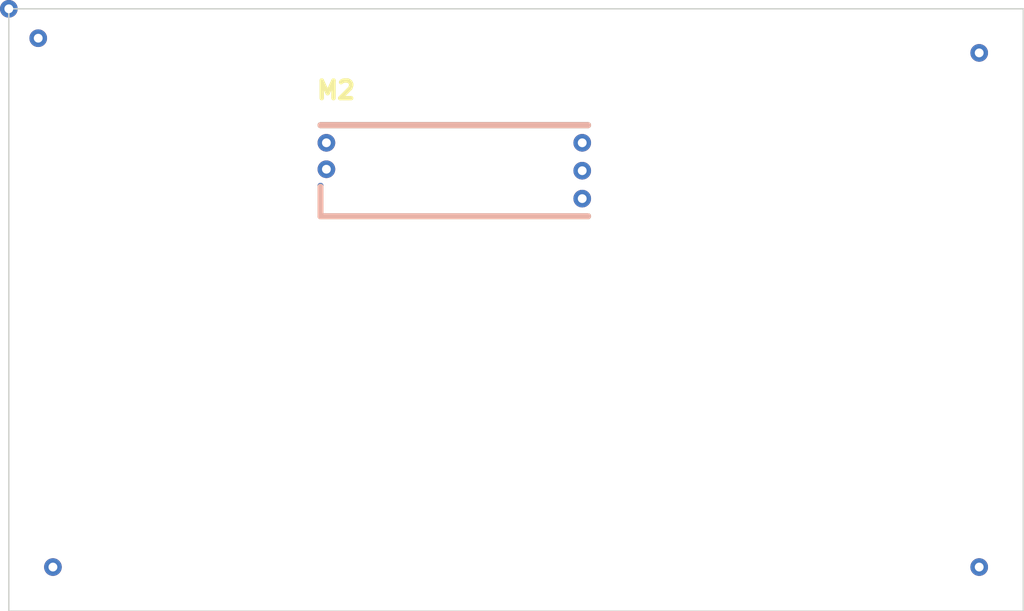
<source format=kicad_pcb>
(kicad_pcb
	(version 20240108)
	(generator "pcbnew")
	(generator_version "8.0")
	(general
		(thickness 1.6)
		(legacy_teardrops no)
	)
	(paper "A4")
	(layers
		(0 "F.Cu" signal)
		(31 "B.Cu" signal)
		(32 "B.Adhes" user "B.Adhesive")
		(33 "F.Adhes" user "F.Adhesive")
		(34 "B.Paste" user)
		(35 "F.Paste" user)
		(36 "B.SilkS" user "B.Silkscreen")
		(37 "F.SilkS" user "F.Silkscreen")
		(38 "B.Mask" user)
		(39 "F.Mask" user)
		(40 "Dwgs.User" user "User.Drawings")
		(41 "Cmts.User" user "User.Comments")
		(42 "Eco1.User" user "User.Eco1")
		(43 "Eco2.User" user "User.Eco2")
		(44 "Edge.Cuts" user)
		(45 "Margin" user)
		(46 "B.CrtYd" user "B.Courtyard")
		(47 "F.CrtYd" user "F.Courtyard")
		(48 "B.Fab" user)
		(49 "F.Fab" user)
		(50 "User.1" user)
		(51 "User.2" user)
		(52 "User.3" user)
		(53 "User.4" user)
		(54 "User.5" user)
		(55 "User.6" user)
		(56 "User.7" user)
		(57 "User.8" user)
		(58 "User.9" user)
	)
	(setup
		(pad_to_mask_clearance 0)
		(allow_soldermask_bridges_in_footprints no)
		(aux_axis_origin 1 1)
		(pcbplotparams
			(layerselection 0x00010fc_ffffffff)
			(plot_on_all_layers_selection 0x0000000_00000000)
			(disableapertmacros no)
			(usegerberextensions no)
			(usegerberattributes yes)
			(usegerberadvancedattributes yes)
			(creategerberjobfile yes)
			(dashed_line_dash_ratio 12.000000)
			(dashed_line_gap_ratio 3.000000)
			(svgprecision 4)
			(plotframeref no)
			(viasonmask no)
			(mode 1)
			(useauxorigin no)
			(hpglpennumber 1)
			(hpglpenspeed 20)
			(hpglpendiameter 15.000000)
			(pdf_front_fp_property_popups yes)
			(pdf_back_fp_property_popups yes)
			(dxfpolygonmode yes)
			(dxfimperialunits yes)
			(dxfusepcbnewfont yes)
			(psnegative no)
			(psa4output no)
			(plotreference yes)
			(plotvalue yes)
			(plotfptext yes)
			(plotinvisibletext no)
			(sketchpadsonfab no)
			(subtractmaskfromsilk no)
			(outputformat 1)
			(mirror no)
			(drillshape 0)
			(scaleselection 1)
			(outputdirectory "C:/Users/SOFT/Documents/ECU-GREEN/hellen-example/")
		)
	)
	(net 0 "")
	(net 1 "unconnected-(M2-GND-PadE2)")
	(net 2 "unconnected-(M2-V5A-PadE1)")
	(net 3 "unconnected-(M2-IN_KNOCK-PadW1)")
	(net 4 "unconnected-(M2-VREF-PadW2)")
	(net 5 "unconnected-(M2-OUT_KNOCK-PadE3)")
	(footprint "hellen-one-knock-0.2:knock" (layer "F.Cu") (at 10.5 7.200002))
	(gr_rect
		(start 0 0.04)
		(end 34.5 20.54)
		(stroke
			(width 0.05)
			(type default)
		)
		(fill none)
		(layer "Edge.Cuts")
		(uuid "30fcdf9c-69e0-494b-8594-874143c41a85")
	)
	(via
		(at 1 1.04)
		(size 0.6)
		(drill 0.3)
		(layers "F.Cu" "B.Cu")
		(net 0)
		(uuid "1392fe92-a8bb-45f4-ba2c-4e42a4b919de")
	)
	(via
		(at 0 0.04)
		(size 0.6)
		(drill 0.3)
		(layers "F.Cu" "B.Cu")
		(net 0)
		(uuid "3179de87-cd4e-48de-b9b5-bbbe3f12d080")
	)
	(via
		(at 1.5 19.04)
		(size 0.6)
		(drill 0.3)
		(layers "F.Cu" "B.Cu")
		(net 0)
		(uuid "78429eb4-5963-4033-aa16-9c9b4ee4873c")
	)
	(via
		(at 33 19.04)
		(size 0.6)
		(drill 0.3)
		(layers "F.Cu" "B.Cu")
		(net 0)
		(uuid "e1615788-39c1-48a7-8095-c9bde17d2fc8")
	)
	(via
		(at 33 1.54)
		(size 0.6)
		(drill 0.3)
		(layers "F.Cu" "B.Cu")
		(net 0)
		(uuid "f57a6b42-8469-4c37-8929-40c7fb439fb5")
	)
)

</source>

#####

** What the exercise asks **
The answer should consist of all the records, duplicated exactly, with no images included.

** Exercise answer **
<source format=kicad_pcb>
(kicad_pcb
	(version 20240108)
	(generator "pcbnew")
	(generator_version "8.0")
	(general
		(thickness 1.6)
		(legacy_teardrops no)
	)
	(paper "A4")
	(layers
		(0 "F.Cu" signal)
		(31 "B.Cu" signal)
		(32 "B.Adhes" user "B.Adhesive")
		(33 "F.Adhes" user "F.Adhesive")
		(34 "B.Paste" user)
		(35 "F.Paste" user)
		(36 "B.SilkS" user "B.Silkscreen")
		(37 "F.SilkS" user "F.Silkscreen")
		(38 "B.Mask" user)
		(39 "F.Mask" user)
		(40 "Dwgs.User" user "User.Drawings")
		(41 "Cmts.User" user "User.Comments")
		(42 "Eco1.User" user "User.Eco1")
		(43 "Eco2.User" user "User.Eco2")
		(44 "Edge.Cuts" user)
		(45 "Margin" user)
		(46 "B.CrtYd" user "B.Courtyard")
		(47 "F.CrtYd" user "F.Courtyard")
		(48 "B.Fab" user)
		(49 "F.Fab" user)
		(50 "User.1" user)
		(51 "User.2" user)
		(52 "User.3" user)
		(53 "User.4" user)
		(54 "User.5" user)
		(55 "User.6" user)
		(56 "User.7" user)
		(57 "User.8" user)
		(58 "User.9" user)
	)
	(setup
		(pad_to_mask_clearance 0)
		(allow_soldermask_bridges_in_footprints no)
		(aux_axis_origin 1 1)
		(pcbplotparams
			(layerselection 0x00010fc_ffffffff)
			(plot_on_all_layers_selection 0x0000000_00000000)
			(disableapertmacros no)
			(usegerberextensions no)
			(usegerberattributes yes)
			(usegerberadvancedattributes yes)
			(creategerberjobfile yes)
			(dashed_line_dash_ratio 12.000000)
			(dashed_line_gap_ratio 3.000000)
			(svgprecision 4)
			(plotframeref no)
			(viasonmask no)
			(mode 1)
			(useauxorigin no)
			(hpglpennumber 1)
			(hpglpenspeed 20)
			(hpglpendiameter 15.000000)
			(pdf_front_fp_property_popups yes)
			(pdf_back_fp_property_popups yes)
			(dxfpolygonmode yes)
			(dxfimperialunits yes)
			(dxfusepcbnewfont yes)
			(psnegative no)
			(psa4output no)
			(plotreference yes)
			(plotvalue yes)
			(plotfptext yes)
			(plotinvisibletext no)
			(sketchpadsonfab no)
			(subtractmaskfromsilk no)
			(outputformat 1)
			(mirror no)
			(drillshape 0)
			(scaleselection 1)
			(outputdirectory "C:/Users/SOFT/Documents/ECU-GREEN/hellen-example/")
		)
	)
	(net 0 "")
	(net 1 "unconnected-(M2-GND-PadE2)")
	(net 2 "unconnected-(M2-V5A-PadE1)")
	(net 3 "unconnected-(M2-IN_KNOCK-PadW1)")
	(net 4 "unconnected-(M2-VREF-PadW2)")
	(net 5 "unconnected-(M2-OUT_KNOCK-PadE3)")
	(footprint "hellen-one-knock-0.2:knock" (layer "F.Cu") (at 10.5 7.200002))
	(gr_rect
		(start 0 0.04)
		(end 34.5 20.54)
		(stroke
			(width 0.05)
			(type default)
		)
		(fill none)
		(layer "Edge.Cuts")
		(uuid "30fcdf9c-69e0-494b-8594-874143c41a85")
	)
	(via
		(at 1 1.04)
		(size 0.6)
		(drill 0.3)
		(layers "F.Cu" "B.Cu")
		(net 0)
		(uuid "1392fe92-a8bb-45f4-ba2c-4e42a4b919de")
	)
	(via
		(at 0 0.04)
		(size 0.6)
		(drill 0.3)
		(layers "F.Cu" "B.Cu")
		(net 0)
		(uuid "3179de87-cd4e-48de-b9b5-bbbe3f12d080")
	)
	(via
		(at 1.5 19.04)
		(size 0.6)
		(drill 0.3)
		(layers "F.Cu" "B.Cu")
		(net 0)
		(uuid "78429eb4-5963-4033-aa16-9c9b4ee4873c")
	)
	(via
		(at 33 19.04)
		(size 0.6)
		(drill 0.3)
		(layers "F.Cu" "B.Cu")
		(net 0)
		(uuid "e1615788-39c1-48a7-8095-c9bde17d2fc8")
	)
	(via
		(at 33 1.54)
		(size 0.6)
		(drill 0.3)
		(layers "F.Cu" "B.Cu")
		(net 0)
		(uuid "f57a6b42-8469-4c37-8929-40c7fb439fb5")
	)
)

</source>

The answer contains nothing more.